Folha de S. Paulo


Desglobalização e barbeiragens internas machucam mais que a China

Parte importante da atual onda de incertezas vindas da China se origina das complexas intersecções entre a economia financeira e a economia real.

Por um lado, temores quanto a um estoque de dívidas na China que já atingem US$ 28 trilhões (280% do PIB chinês). Trata-se uma proporção maior do que a observada nos EUA ou na Itália.

É também grande a preocupação quanto à qualidade das dívidas –que não se enquadram nos mesmos critérios formais de concessão de crédito dos sistemas bancários do Ocidente.

Por outro lado, a China continua como maior nação comerciante do planeta.
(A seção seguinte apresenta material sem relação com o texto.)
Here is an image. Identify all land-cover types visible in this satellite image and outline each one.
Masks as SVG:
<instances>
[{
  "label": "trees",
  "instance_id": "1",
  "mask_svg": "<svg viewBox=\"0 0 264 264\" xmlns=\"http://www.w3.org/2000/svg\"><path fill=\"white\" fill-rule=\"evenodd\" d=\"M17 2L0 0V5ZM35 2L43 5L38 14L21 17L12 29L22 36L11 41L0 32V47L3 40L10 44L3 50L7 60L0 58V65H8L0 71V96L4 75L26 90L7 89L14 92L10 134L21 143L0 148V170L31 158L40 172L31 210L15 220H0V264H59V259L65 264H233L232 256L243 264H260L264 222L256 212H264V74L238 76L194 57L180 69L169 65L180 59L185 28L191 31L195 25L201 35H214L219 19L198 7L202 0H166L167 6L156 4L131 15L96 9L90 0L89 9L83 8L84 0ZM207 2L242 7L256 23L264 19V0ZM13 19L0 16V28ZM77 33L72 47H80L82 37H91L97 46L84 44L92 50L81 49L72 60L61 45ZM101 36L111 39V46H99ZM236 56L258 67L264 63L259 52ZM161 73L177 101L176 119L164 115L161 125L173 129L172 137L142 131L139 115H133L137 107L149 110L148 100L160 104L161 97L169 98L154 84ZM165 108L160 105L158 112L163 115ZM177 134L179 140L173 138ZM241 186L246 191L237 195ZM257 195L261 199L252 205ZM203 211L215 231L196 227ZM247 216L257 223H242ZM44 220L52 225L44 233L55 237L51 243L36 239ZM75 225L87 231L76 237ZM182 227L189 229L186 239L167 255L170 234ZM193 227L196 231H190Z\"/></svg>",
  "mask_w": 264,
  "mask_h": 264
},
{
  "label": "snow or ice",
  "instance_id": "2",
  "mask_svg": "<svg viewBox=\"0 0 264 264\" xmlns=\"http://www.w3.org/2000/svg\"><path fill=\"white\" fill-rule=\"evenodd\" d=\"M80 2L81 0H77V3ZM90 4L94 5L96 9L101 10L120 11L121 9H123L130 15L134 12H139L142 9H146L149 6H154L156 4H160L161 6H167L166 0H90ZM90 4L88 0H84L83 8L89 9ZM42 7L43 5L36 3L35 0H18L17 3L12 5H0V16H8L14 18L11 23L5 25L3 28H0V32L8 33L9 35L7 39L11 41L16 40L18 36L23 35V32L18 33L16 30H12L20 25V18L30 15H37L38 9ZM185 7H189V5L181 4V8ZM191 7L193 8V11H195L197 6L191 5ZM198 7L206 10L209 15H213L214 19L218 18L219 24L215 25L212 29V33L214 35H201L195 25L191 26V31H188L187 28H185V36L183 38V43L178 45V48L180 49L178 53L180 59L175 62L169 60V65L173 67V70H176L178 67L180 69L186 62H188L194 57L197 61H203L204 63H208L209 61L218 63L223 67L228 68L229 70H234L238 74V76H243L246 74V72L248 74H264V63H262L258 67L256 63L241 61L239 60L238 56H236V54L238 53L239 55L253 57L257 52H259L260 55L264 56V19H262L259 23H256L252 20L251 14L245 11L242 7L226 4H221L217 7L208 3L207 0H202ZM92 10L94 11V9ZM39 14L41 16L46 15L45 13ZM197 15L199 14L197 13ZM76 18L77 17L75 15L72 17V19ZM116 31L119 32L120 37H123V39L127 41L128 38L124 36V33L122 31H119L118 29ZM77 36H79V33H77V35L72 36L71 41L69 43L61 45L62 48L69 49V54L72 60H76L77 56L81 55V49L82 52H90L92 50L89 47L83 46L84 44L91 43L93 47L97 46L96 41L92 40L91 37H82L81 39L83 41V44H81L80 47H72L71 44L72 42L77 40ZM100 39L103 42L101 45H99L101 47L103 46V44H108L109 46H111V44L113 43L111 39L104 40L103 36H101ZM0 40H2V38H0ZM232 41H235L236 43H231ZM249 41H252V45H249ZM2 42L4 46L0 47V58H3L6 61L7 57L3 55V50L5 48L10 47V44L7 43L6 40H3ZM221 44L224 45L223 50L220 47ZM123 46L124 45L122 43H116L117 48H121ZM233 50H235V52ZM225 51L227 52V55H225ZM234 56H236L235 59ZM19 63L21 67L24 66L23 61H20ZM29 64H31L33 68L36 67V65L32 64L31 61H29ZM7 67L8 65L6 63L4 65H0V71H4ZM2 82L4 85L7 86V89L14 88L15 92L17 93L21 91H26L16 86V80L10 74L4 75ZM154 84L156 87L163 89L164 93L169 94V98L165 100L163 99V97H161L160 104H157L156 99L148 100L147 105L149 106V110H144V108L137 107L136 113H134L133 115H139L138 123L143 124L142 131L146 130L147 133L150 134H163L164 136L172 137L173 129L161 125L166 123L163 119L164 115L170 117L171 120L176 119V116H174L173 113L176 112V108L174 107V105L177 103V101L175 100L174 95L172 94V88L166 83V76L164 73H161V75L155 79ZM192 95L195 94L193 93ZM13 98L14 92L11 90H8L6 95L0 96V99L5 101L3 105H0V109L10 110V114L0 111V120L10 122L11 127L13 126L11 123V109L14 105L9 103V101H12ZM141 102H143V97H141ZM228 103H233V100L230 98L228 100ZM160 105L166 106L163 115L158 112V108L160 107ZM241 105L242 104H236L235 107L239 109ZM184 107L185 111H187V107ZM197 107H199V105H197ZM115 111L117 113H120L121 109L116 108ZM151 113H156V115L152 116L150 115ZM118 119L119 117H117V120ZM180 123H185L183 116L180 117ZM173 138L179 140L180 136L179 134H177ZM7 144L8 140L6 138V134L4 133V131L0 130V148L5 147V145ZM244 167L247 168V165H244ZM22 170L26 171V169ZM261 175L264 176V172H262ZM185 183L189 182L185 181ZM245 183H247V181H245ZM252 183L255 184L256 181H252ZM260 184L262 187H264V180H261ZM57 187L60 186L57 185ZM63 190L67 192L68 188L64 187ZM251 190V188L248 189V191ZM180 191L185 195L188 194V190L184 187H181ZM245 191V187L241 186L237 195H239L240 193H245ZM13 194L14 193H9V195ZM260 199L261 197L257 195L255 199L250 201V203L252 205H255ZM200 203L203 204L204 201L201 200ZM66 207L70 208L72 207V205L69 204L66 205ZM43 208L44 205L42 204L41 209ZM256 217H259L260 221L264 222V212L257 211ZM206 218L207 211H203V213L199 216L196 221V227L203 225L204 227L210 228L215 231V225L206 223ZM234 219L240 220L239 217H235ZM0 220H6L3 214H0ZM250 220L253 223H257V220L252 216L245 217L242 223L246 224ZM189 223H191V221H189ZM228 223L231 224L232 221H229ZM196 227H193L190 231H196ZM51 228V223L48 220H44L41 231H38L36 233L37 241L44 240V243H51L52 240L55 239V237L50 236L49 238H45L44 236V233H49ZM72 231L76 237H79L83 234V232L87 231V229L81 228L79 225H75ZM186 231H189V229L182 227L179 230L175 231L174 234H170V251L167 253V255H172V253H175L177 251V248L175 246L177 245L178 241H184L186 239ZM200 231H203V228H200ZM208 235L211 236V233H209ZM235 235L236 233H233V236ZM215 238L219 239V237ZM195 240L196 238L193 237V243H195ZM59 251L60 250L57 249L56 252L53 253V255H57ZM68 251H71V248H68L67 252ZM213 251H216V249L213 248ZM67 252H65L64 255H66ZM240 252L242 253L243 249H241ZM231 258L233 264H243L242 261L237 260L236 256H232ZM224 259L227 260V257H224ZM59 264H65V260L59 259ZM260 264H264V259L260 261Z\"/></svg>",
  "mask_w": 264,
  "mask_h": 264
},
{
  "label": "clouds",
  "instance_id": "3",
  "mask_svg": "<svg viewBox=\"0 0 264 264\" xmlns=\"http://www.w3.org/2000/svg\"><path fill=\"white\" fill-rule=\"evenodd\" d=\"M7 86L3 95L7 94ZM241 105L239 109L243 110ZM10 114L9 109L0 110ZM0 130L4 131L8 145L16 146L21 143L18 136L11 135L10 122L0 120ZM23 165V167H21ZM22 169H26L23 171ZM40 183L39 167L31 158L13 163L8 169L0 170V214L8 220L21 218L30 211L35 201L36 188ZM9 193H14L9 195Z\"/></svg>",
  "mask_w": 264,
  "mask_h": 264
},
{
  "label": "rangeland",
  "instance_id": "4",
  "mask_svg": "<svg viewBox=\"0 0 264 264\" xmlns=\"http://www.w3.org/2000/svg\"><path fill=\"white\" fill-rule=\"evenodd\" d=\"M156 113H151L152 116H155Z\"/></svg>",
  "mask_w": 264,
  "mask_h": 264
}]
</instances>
Mesmo com todas as oscilações da Bolsa de Xangai, a China ainda terá em 2015 o maior crescimento percentual entre as dez maiores economias.

Em termos de valores absolutos, os chineses só investem menos que os norte-americanos em pesquisa, desenvolvimento e inovação.

Muito se atribui à China e ao suposto esfriamento de sua economia um impacto determinante no fim do "ciclo dourado" das commodities. Os números mostram, no entanto, que, em número de toneladas exportadas, a demanda chinesa continua vigorosa como em anos anteriores.

O Brasil, por exemplo, exportou mais toneladas de soja e minério de ferro à China no primeiro semestre de 2015 do que o fez no mesmo período em 2014, embora, não há dúvida, os valores expressos em dólares apontam para uma receita exportadora menor.

A situação é semelhante nas pautas bilaterais de comércio com a China de muitos de seu fornecedores latino-americanos de outras matérias primas, agrícolas ou minerais.

Isso mostra que a proliferação de fontes de suprimento, bem como excedentes produtivos, são talvez de maior importância para a desvalorização relativa das commodities do que o arrefecimento da economia chinesa.

Mas talvez haja uma força ainda mais determinante no desempenho da China e dos demais "emergentes". Trata-se da "desglobalização" que perpassa as relações internacionais –sobretudo desde a grande recessão iniciada em 2008.

Essa desglobalização originou-se de uma série de políticas protecionistas de comércio não apenas no mundo emergente, mas também nos EUA, na Europa e no Japão.

Tais medidas foram ademais acompanhadas de instrumentos de política industrial e de compras governamentais que reinauguraram, em nome de supostas ferramentas "contracíclicas", uma nova era de nacionalismos econômicos –ou melhor, de "individualismos nacionais".

O resultado não poderia ser outro: um pronunciado subdesempenho da economia global e, mesmo no caso dos países do hemisfério Norte, uma recuperação que deixa ainda a desejar.

A "globalização profunda" que surgiu com o fim da Guerra Fria foi de imensos benefícios para uma economia orientada a exportações, como a China.

Agora, a desglobalização, que mantém contidos os fluxos globais de comércio, complexifica a conversão suave do modelo de crescimento chinês para um formato mais baseado em consumo. Dificulta também o aumento do perfil de financeirização da economia chinesa.

A grande indagação quanto ao estado de saúde da economia global nos próximos dias não virá, contudo, da China, mas de como o Fed responderá a um cenário externo mais desafiador.

Talvez o banco central norte-americano não consiga, como parecia ser sua inclinação, "normalizar" as taxas de juros –próximos de zero há muito tempo.

Quanto ao Brasil, esses questionamentos globais não podem fornecer novos bodes expiatórios. Nossas incompetências e equívocos internos são muito mais influentes sobre nossa subperformance do que os ventos adversos da China ou as tendências desglobalizantes.